[Fix] fix icdar data parse for text containing seperator (#1587)

* [Fix] fix icdar data parse for text containing seperator * Update mmocr/datasets/preparers/parsers/base.py Co-authored-by: Tong Gao <gaotongxiao@gmail.com>
2022-12-01 18:43:09 +08:00 · 2022-12-01 18:43:09 +08:00 · b8c445b04f
parent d9356252af
commit b8c445b04f
2 changed files with 16 additions and 8 deletions
--- a/mmocr/datasets/preparers/parsers/base.py
+++ b/mmocr/datasets/preparers/parsers/base.py
@ -79,7 +79,8 @@ class BaseParser:
               separator: str = ',',
               format: str = 'x1,y1,x2,y2,x3,y3,x4,y4,trans',
               encoding='utf-8') -> Union[Dict, str]:
-        """A basic loader designed for .txt format annotation.
+        """A basic loader designed for .txt format annotation. It greedily
+        extracts information separated by separators.

        Args:
            file_path (str): Path to the txt file.
@ -96,5 +97,8 @@ class BaseParser:
        with open(file_path, 'r', encoding=encoding) as f:
            for line in f.readlines():
                line = line.strip()
+                values = line.split(separator)
+                values = values[:len(keys) -
+                                1] + [separator.join(values[len(keys) - 1:])]
                if line:
-                    yield dict(zip(keys, line.split(separator)))
+                    yield dict(zip(keys, values))
--- a/tests/test_datasets/test_preparers/test_parsers/test_icdar_txt_parsers.py
+++ b/tests/test_datasets/test_preparers/test_parsers/test_icdar_txt_parsers.py
@ -18,6 +18,7 @@ class TestIC15Parsers(unittest.TestCase):
            '377,117,463,117,465,130,378,130,Genaxis Theatre',
            '493,115,519,115,519,131,493,131,[06]',
            '374,155,409,155,409,170,374,170,###',
+            '374,155,409,155,409,170,374,170,100,000', ' '
        ]
        ann_file = osp.join(self.root.name, 'ic15_det.txt')
        list_to_file(ann_file, fake_anno)
@ -25,31 +26,34 @@ class TestIC15Parsers(unittest.TestCase):

    def _create_dummy_ic15_recog(self):
        fake_anno = [
-            'word_1.png, "Genaxis Theatre"',
-            'word_2.png, "[06]"',
-            'word_3.png, "62-03"',
+            'word_1.png, "Genaxis Theatre"', 'word_2.png, "[06]"',
+            'word_3.png, "62-03"', 'word_4.png, "62-,03"', ''
        ]
        ann_file = osp.join(self.root.name, 'ic15_recog.txt')
        list_to_file(ann_file, fake_anno)
        return ann_file

    def test_textdet_parsers(self):
-        parser = ICDARTxtTextDetAnnParser()
        file = self._create_dummy_ic15_det()
+        parser = ICDARTxtTextDetAnnParser()
+
        img, instances = parser.parse_file(file, 'train')
        self.assertEqual(img, file[0])
-        self.assertEqual(len(instances), 3)
+        self.assertEqual(len(instances), 4)
        self.assertIn('poly', instances[0])
        self.assertIn('text', instances[0])
        self.assertIn('ignore', instances[0])
        self.assertEqual(instances[0]['text'], 'Genaxis Theatre')
        self.assertEqual(instances[2]['ignore'], True)
+        self.assertEqual(instances[3]['text'], '100,000')

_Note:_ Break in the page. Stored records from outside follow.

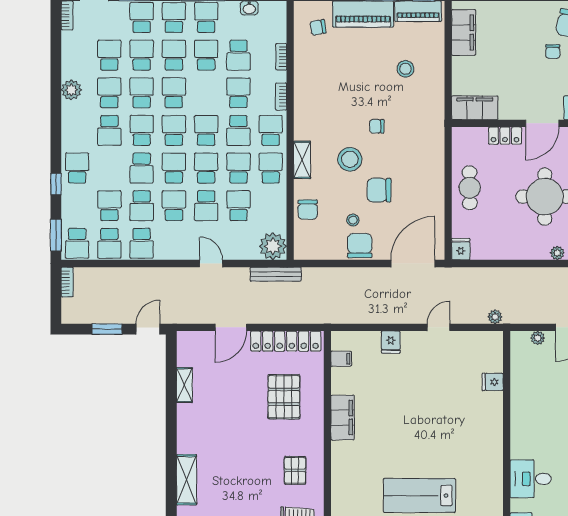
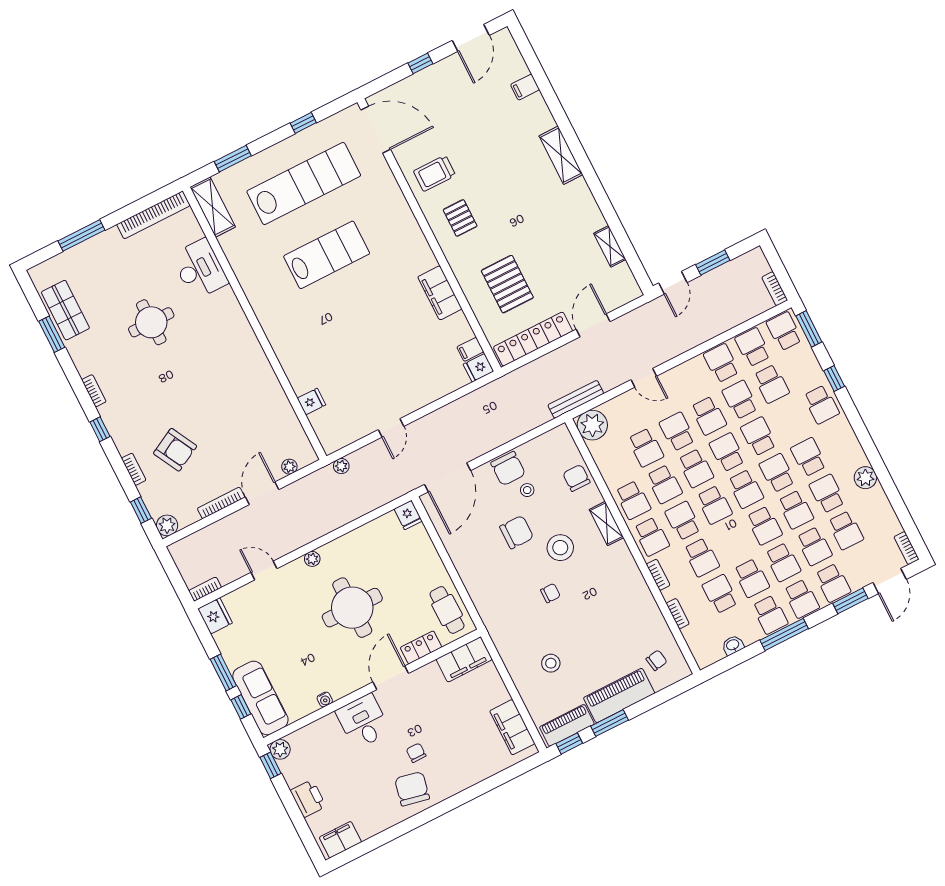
school desk: (109, 93) -> (827, 494), turned 180
school desk: (142, 130) -> (777, 473), turned 180
school desk: (174, 168) -> (727, 452), turned 180
cafe table: (470, 188) -> (447, 610), moved
fridge: (391, 342) -> (478, 368), moved, turned -90
desk: (531, 479) -> (227, 326), removed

    def test_textrecog_parsers(self):
        parser = ICDARTxtTextRecogAnnParser()
        file = self._create_dummy_ic15_recog()
        samples = parser.parse_files(file, 'train')
-        self.assertEqual(len(samples), 3)
+        self.assertEqual(len(samples), 4)
        img, text = samples[0]
        self.assertEqual(img, 'word_1.png')
        self.assertEqual(text, 'Genaxis Theatre')
+        img, text = samples[3]
+        self.assertEqual(text, '62-,03')